--- Assigned task ---
Output the listing exactly, leaving nothing out.

--- Dataset ---
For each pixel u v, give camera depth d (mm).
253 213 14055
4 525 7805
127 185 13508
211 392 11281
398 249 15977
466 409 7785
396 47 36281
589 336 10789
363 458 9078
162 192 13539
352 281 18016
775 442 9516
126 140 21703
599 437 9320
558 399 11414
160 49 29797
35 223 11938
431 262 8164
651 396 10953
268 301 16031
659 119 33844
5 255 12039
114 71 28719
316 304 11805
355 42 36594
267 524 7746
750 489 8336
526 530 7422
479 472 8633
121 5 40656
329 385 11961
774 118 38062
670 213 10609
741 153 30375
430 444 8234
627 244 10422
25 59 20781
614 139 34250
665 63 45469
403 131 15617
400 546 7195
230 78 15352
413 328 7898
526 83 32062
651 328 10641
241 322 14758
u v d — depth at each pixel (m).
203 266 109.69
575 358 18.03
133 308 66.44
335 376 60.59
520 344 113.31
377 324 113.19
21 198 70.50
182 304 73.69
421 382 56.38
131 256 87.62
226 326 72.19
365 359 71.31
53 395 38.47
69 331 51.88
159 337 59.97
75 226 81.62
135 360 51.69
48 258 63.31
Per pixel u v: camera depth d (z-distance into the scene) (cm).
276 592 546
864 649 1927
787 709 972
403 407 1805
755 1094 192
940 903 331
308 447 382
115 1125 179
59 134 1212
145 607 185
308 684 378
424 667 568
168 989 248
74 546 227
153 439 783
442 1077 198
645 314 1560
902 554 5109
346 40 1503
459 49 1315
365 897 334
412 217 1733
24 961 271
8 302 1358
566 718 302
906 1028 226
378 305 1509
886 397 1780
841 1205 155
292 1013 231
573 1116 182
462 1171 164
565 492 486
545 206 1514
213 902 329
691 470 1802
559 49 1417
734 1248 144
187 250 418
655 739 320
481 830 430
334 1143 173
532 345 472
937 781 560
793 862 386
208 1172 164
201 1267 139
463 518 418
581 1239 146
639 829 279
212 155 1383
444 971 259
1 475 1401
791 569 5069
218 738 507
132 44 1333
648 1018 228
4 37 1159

--- Response ---
For each pixel u v, give camera depth d (mm).
253 213 14055
4 525 7805
127 185 13508
211 392 11281
398 249 15977
466 409 7785
396 47 36281
589 336 10789
363 458 9078
162 192 13539
352 281 18016
775 442 9516
126 140 21703
599 437 9320
558 399 11414
160 49 29797
35 223 11938
431 262 8164
651 396 10953
268 301 16031
659 119 33844
5 255 12039
114 71 28719
316 304 11805
355 42 36594
267 524 7746
750 489 8336
526 530 7422
479 472 8633
121 5 40656
329 385 11961
774 118 38062
670 213 10609
741 153 30375
430 444 8234
627 244 10422
25 59 20781
614 139 34250
665 63 45469
403 131 15617
400 546 7195
230 78 15352
413 328 7898
526 83 32062
651 328 10641
241 322 14758
u v d — depth at each pixel (m).
203 266 109.69
575 358 18.03
133 308 66.44
335 376 60.59
520 344 113.31
377 324 113.19
21 198 70.50
182 304 73.69
421 382 56.38
131 256 87.62
226 326 72.19
365 359 71.31
53 395 38.47
69 331 51.88
159 337 59.97
75 226 81.62
135 360 51.69
48 258 63.31
Per pixel u v: camera depth d (z-distance into the scene) (cm).
276 592 546
864 649 1927
787 709 972
403 407 1805
755 1094 192
940 903 331
308 447 382
115 1125 179
59 134 1212
145 607 185
308 684 378
424 667 568
168 989 248
74 546 227
153 439 783
442 1077 198
645 314 1560
902 554 5109
346 40 1503
459 49 1315
365 897 334
412 217 1733
24 961 271
8 302 1358
566 718 302
906 1028 226
378 305 1509
886 397 1780
841 1205 155
292 1013 231
573 1116 182
462 1171 164
565 492 486
545 206 1514
213 902 329
691 470 1802
559 49 1417
734 1248 144
187 250 418
655 739 320
481 830 430
334 1143 173
532 345 472
937 781 560
793 862 386
208 1172 164
201 1267 139
463 518 418
581 1239 146
639 829 279
212 155 1383
444 971 259
1 475 1401
791 569 5069
218 738 507
132 44 1333
648 1018 228
4 37 1159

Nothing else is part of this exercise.